European Union–Singapore Free Trade Agreement
- Location of Singapore and of the European Union
- Type: Trade agreement
- Signed: 19 October 2018
- Location: Brussels, Belgium
- Effective: 21 November 2019
- Condition: Ratification by all signatories
- Signatories: Singapore; European Union; All 27 EU member states;
- Ratifiers: 2 (Singapore and the European Union)
- Languages: All 24 official EU languages except Irish Bulgarian; Croatian; Czech; Danish; Dutch; English; Estonian; Finnish; French; German; Greek; Hungarian; Italian; Latvian; Lithuanian; Maltese; Polish; Portuguese; Romanian; Slovak; Slovene; Spanish; Swedish; ;

= European Union–Singapore Free Trade Agreement =

The EU-Singapore Free Trade Agreement, acronym EUSFTA, is a signed and ratified free trade and bilateral investment treaty between the European Union and Singapore. The negotiations began in March 2010 and the first text was presented in September 2013. The negotiations on goods and services were completed in 2012, while talks on investment protection were concluded in October 2014.

The agreement was the first free trade agreement of the European Union with a member of the Association of Southeast Asian Nations and the third agreement with an Asian country after South Korea and Japan. Singapore is the EU's 14th largest trading partner.

On October 19, 2018, three agreements were signed between the parties, the EU-Singapore Trade Agreement, the EU-Singapore Investment Protection Agreement and the Framework Agreement on Partnership and Cooperation. The agreement was subsequently approved by the European Parliament on February 13, 2019. On November 8, 2019, it was announced the agreement will come into force from November 21, 2019. This comes after the Council of the European Union approved the agreement.

**Provided data:**

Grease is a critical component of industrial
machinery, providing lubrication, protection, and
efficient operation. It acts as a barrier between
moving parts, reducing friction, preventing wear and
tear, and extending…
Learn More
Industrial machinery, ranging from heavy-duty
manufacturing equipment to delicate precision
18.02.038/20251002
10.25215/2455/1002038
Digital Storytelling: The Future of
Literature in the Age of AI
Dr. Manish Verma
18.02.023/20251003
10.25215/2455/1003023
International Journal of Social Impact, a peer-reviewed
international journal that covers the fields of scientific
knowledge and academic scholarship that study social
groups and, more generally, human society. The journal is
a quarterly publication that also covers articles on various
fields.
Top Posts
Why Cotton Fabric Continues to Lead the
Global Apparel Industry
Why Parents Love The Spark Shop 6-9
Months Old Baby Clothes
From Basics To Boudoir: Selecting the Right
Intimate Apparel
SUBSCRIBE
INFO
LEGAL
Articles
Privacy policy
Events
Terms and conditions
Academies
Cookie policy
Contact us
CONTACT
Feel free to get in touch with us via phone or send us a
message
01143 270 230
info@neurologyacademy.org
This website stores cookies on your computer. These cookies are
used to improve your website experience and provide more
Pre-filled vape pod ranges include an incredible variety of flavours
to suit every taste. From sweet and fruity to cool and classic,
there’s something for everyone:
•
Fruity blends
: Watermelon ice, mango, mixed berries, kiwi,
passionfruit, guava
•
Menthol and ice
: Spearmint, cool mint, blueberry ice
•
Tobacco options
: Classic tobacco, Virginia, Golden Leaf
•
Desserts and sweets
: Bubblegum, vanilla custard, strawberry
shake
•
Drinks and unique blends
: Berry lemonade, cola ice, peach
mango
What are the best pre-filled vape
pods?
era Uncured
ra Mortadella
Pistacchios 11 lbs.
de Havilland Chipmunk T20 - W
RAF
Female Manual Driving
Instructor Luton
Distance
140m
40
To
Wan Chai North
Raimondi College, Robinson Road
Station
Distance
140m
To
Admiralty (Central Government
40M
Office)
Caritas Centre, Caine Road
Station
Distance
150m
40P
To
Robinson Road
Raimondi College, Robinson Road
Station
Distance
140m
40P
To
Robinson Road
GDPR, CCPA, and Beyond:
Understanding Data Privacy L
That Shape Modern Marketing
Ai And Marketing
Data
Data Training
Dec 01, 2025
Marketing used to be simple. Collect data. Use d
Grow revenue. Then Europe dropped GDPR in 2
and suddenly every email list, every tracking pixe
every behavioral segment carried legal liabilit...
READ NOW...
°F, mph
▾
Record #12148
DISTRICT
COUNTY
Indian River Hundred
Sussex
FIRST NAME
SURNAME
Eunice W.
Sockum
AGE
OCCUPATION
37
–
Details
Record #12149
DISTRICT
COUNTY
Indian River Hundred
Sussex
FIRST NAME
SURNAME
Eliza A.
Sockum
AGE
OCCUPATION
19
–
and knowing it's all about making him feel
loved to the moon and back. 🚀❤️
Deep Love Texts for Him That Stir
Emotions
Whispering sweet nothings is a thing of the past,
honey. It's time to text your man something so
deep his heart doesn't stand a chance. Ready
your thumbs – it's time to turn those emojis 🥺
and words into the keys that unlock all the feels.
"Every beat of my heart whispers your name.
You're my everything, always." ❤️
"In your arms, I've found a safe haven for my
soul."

**Work to be completed:** Carry on the text about the European Union–Singapore Free Trade Agreement, starting right after its final sentence.

**Output for this task:**
== Content of the Agreement ==
The EUSFTA covers the following key areas:
- Elimination of import duties and taxes
- Improved market access for trade in services
- More government procurement opportunities
- Strengthened cooperation in customs and trade facilitation matters
- Removal of technical and non-tariff barriers to trade
- Cooperation in the implementation of sanitary and phytosanitary measures
- Enhanced protection of intellectual property rights
- Robust disciplines on competition policy
- Renewed commitment to sustainable development

== Ratification ==
According to an opinion of the Court of Justice of the European Union (ECJ) in Luxembourg, the initial EUSFTA was a so-called mixed agreement. The opinion was requested by the European Commission, which wanted to confirm whether the EU institutions alone were entitled to conclude the agreement, without the individual member states being parties. The ECJ opinion prompted the European Commission to split the agreement into a free trade agreement and an investment protection agreement.

In order for the free trade agreement to come into force, both the EU (the Parliament and Council) and Singapore have to ratify the agreement. On February 13, 2019, the European Parliament approved both the free trade agreement and investment protection agreement and the FTA is expected to come into force as soon as possible.

The separate investment protection agreement will also need to be approved individually by each EU member state.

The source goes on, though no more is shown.